Wenn wir uns bei der täglichen Anwendung der Christlichen Wissenschaft die Herrschaft Gottes vergegenwärtigen, dann wird Sein Gesetz sofort und unmittelbar wirksam und offenbart Harmonie an Stelle der scheinbaren Disharmonie. Wenn wir unser eigenes Selbst aus dem Wege räumen, werden wir erfahren, daß das Gesetz Gottes ganz natürlich und unfehlbar wirkt, besonders wenn wir von dem Wirken des geistigen Gesetzes geistige Ergebnisse erwarten. Die feste Überzeugung, daß das göttliche Gesetz im menschlichen Denken wirkt, wenn es richtig behauptet und befolgt wird, heilt unzählige Tausende.
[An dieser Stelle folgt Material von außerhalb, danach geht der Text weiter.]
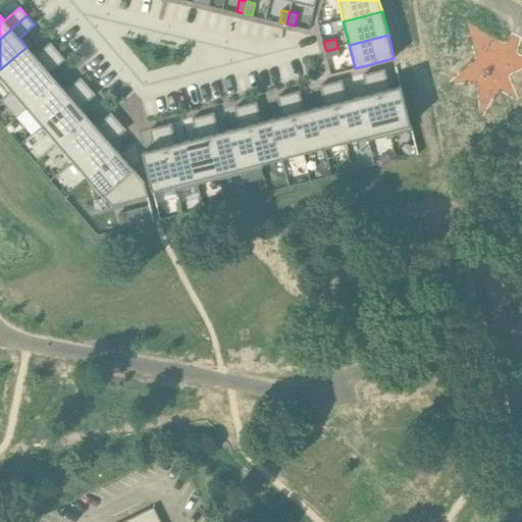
[(27,47),(0,69),(0,84),(8,94),(57,51),(50,43),(47,45),(35,55),(27,47)]
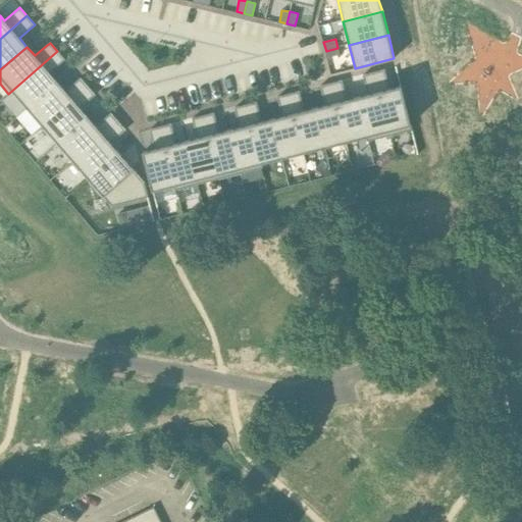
[(337,48),(326,51),(327,57),(340,54),(337,48)]
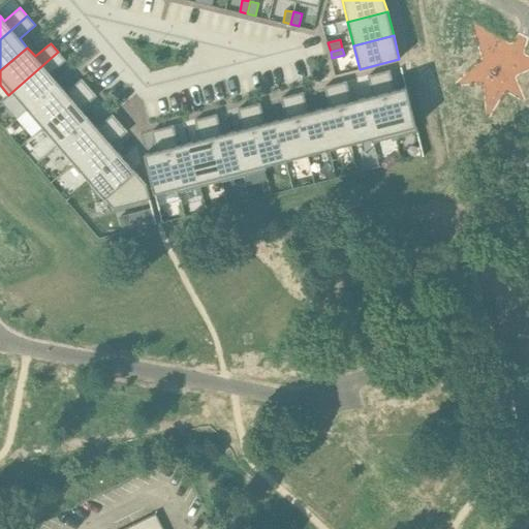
[(58,52),(8,95),(8,96),(12,92),(27,110),(58,83),(51,73),(66,60),(58,52)]
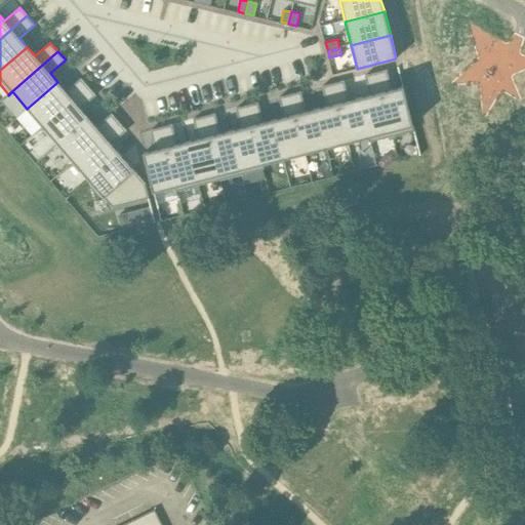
[(387,70),(375,73),(392,136),(413,130),(414,130),(413,125),(403,86),(402,86),(392,89),(387,70)]
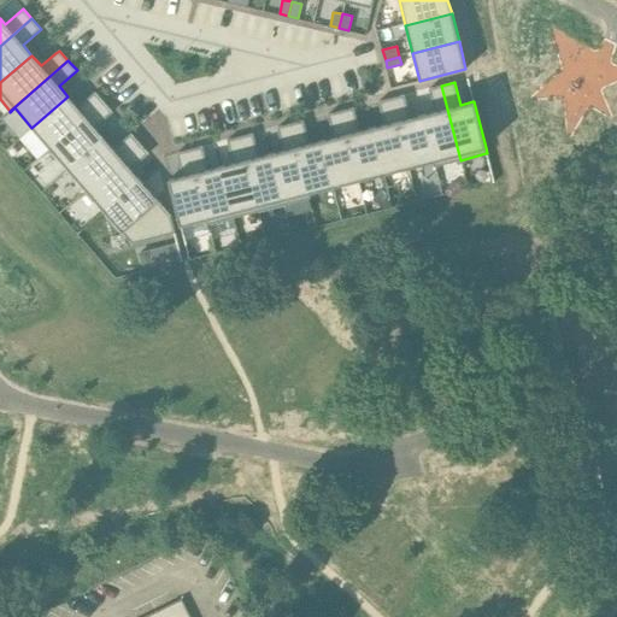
[(434,111),(422,115),(435,166),(460,160),(441,86),(429,88),(434,111)]
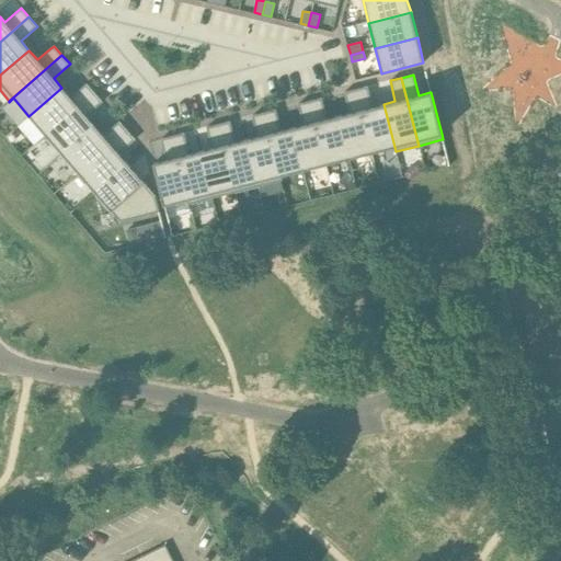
[(61,88),(29,116),(45,135),(94,92),(87,83),(84,86),(70,98),(61,88)]
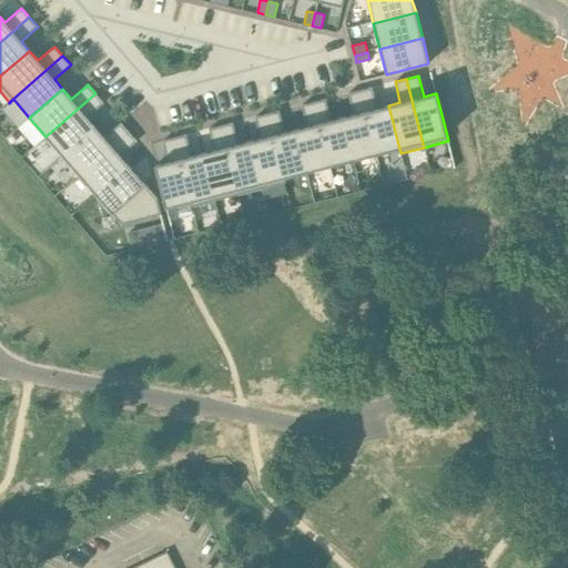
[(372,87),(359,90),(376,154),(398,149),(399,153),(401,153),(388,105),(377,109),(372,87)]
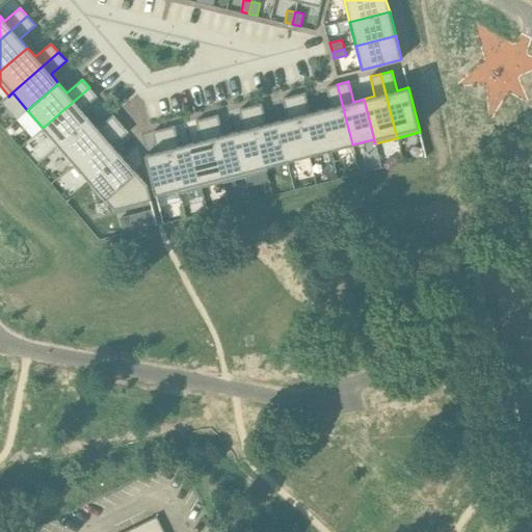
[(331,107),(320,110),(330,150),(352,144),(337,84),(326,87),(331,107)]
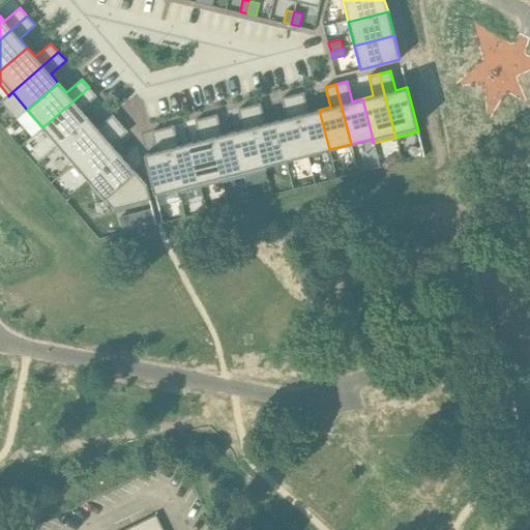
[(89,87),(42,127),(58,145),(89,119),(81,110),(96,96),(89,87)]
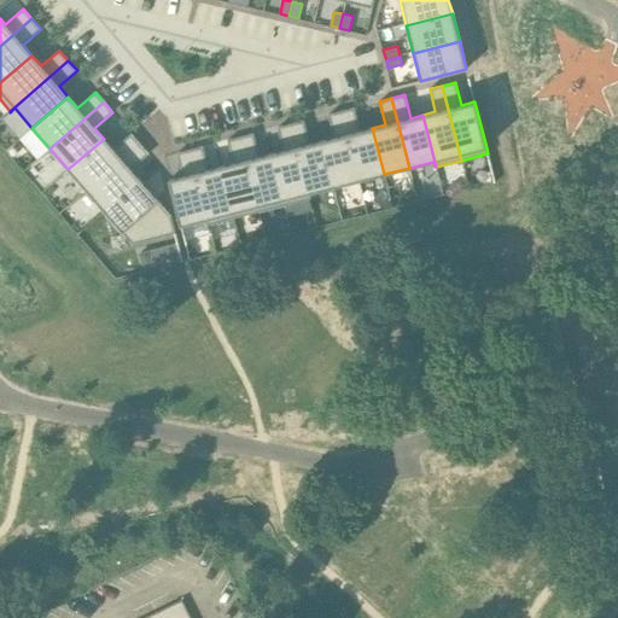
[(354,108),(342,111),(359,180),(384,174),(372,128),(360,130),(354,108)]
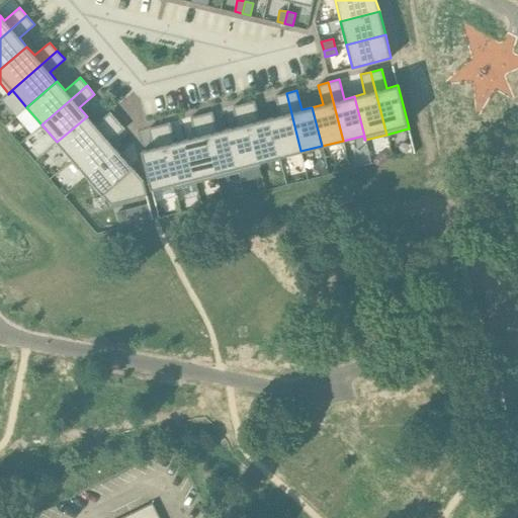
[(280,115),(270,117),(279,157),(300,151),(286,93),(275,96),(280,115)]
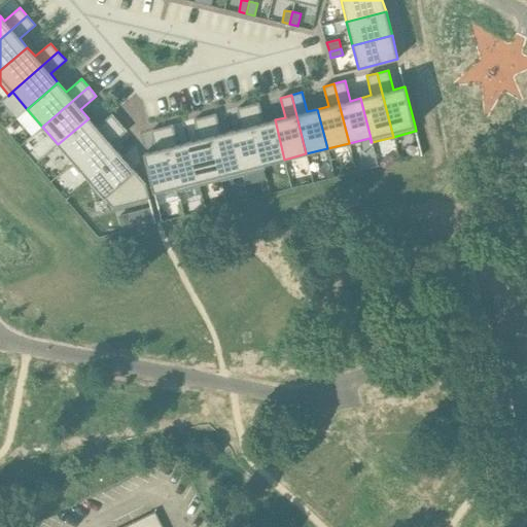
[(259,103),(248,106),(265,170),(266,169),(264,165),(284,160),(275,119),(264,123),(259,103)]
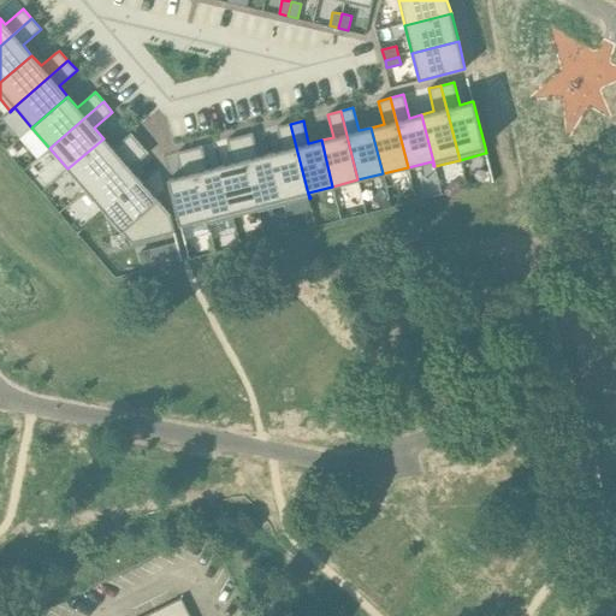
[(283,149),(271,153),(284,205),(309,199),(290,124),(277,126),(283,149)]
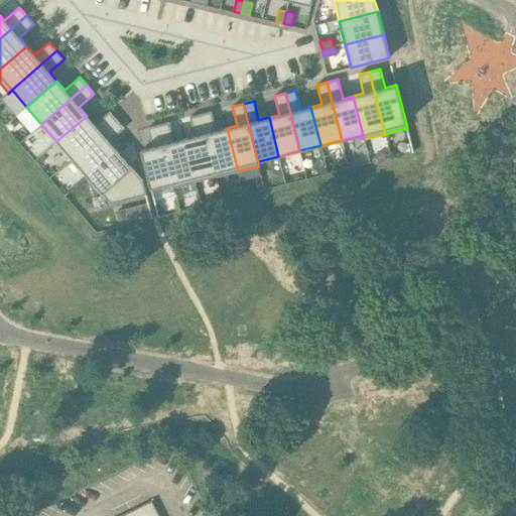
[(212,111),(201,114),(217,176),(238,171),(227,128),(217,131),(212,111)]
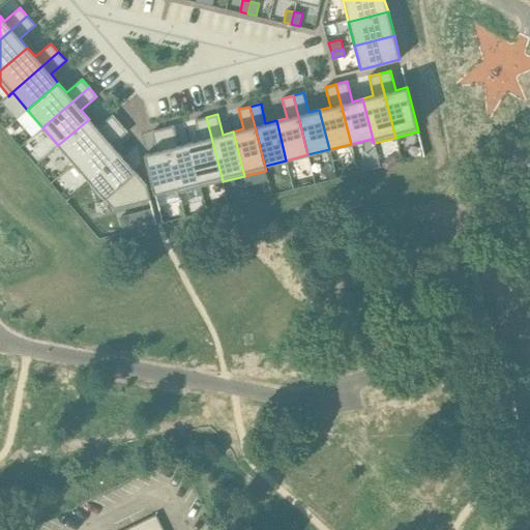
[(89,119),(58,145),(74,164),(120,123),(113,115),(111,116),(97,127),(89,119)]
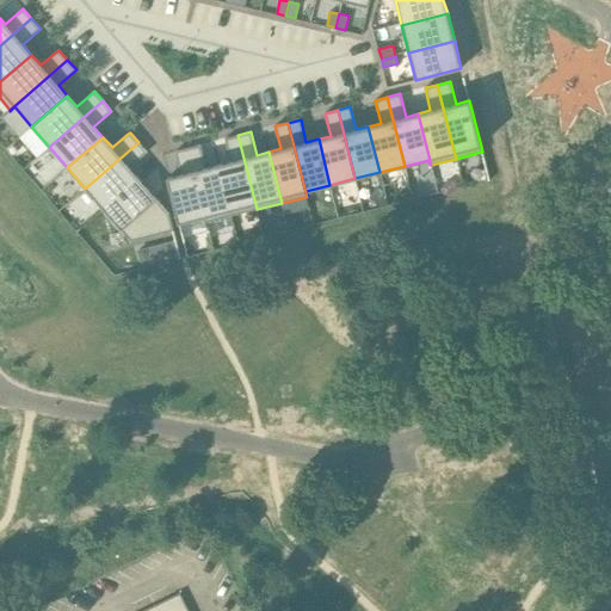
[(230,161),(218,165),(232,216),(257,209),(238,135),(224,139),(230,161)]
Der Zweifel an der augenblicklichen Wirkung dieses Gesetzes ist eine Versuchung, die alle überwinden müssen. Gott versagt nie. Jesus kannte und bewies das augenblickliche Wirken Seines Gesetzes. Er wußte, daß daran nichts Wunderbares war, sondern er erwartete es als ein natürliches Ergebnis. Und unsere Führerin wies uns auf dieses augenblickliche Wirken des Gottes-Gesetzes hin, denn sie wußte, daß wir es uns nutzbar machen können.
Die Christliche Wissenschaft beweist, daß diese Darlegungen richtig sind und im täglichen Leben bewiesen werden können. Allein die Christliche Wissenschaft kann eine richtige Erklärung von dem Gesetz Gottes geben und allein durch sie können wir das Verständnis des göttlichen Prinzips erreichen. Menschliche Theorien können dieses Verständnis nicht verleihen. „Wissenschaft und Gesundheit mit Schlüssel zur Heiligen Schrift“ von Mary Baker Eddy erschließt die verborgenen Wahrheiten der Schrift, und die Offenbarung Johannes versichert uns: „Siehe, ich habe vor dir gegeben eine offene Tür, und niemand kann sie zuschließen.“ Das ist wahr, denn es ist die Folge des allgewaltigen geistigen Gesetzes, welches das Gesetz unseres Seins ist.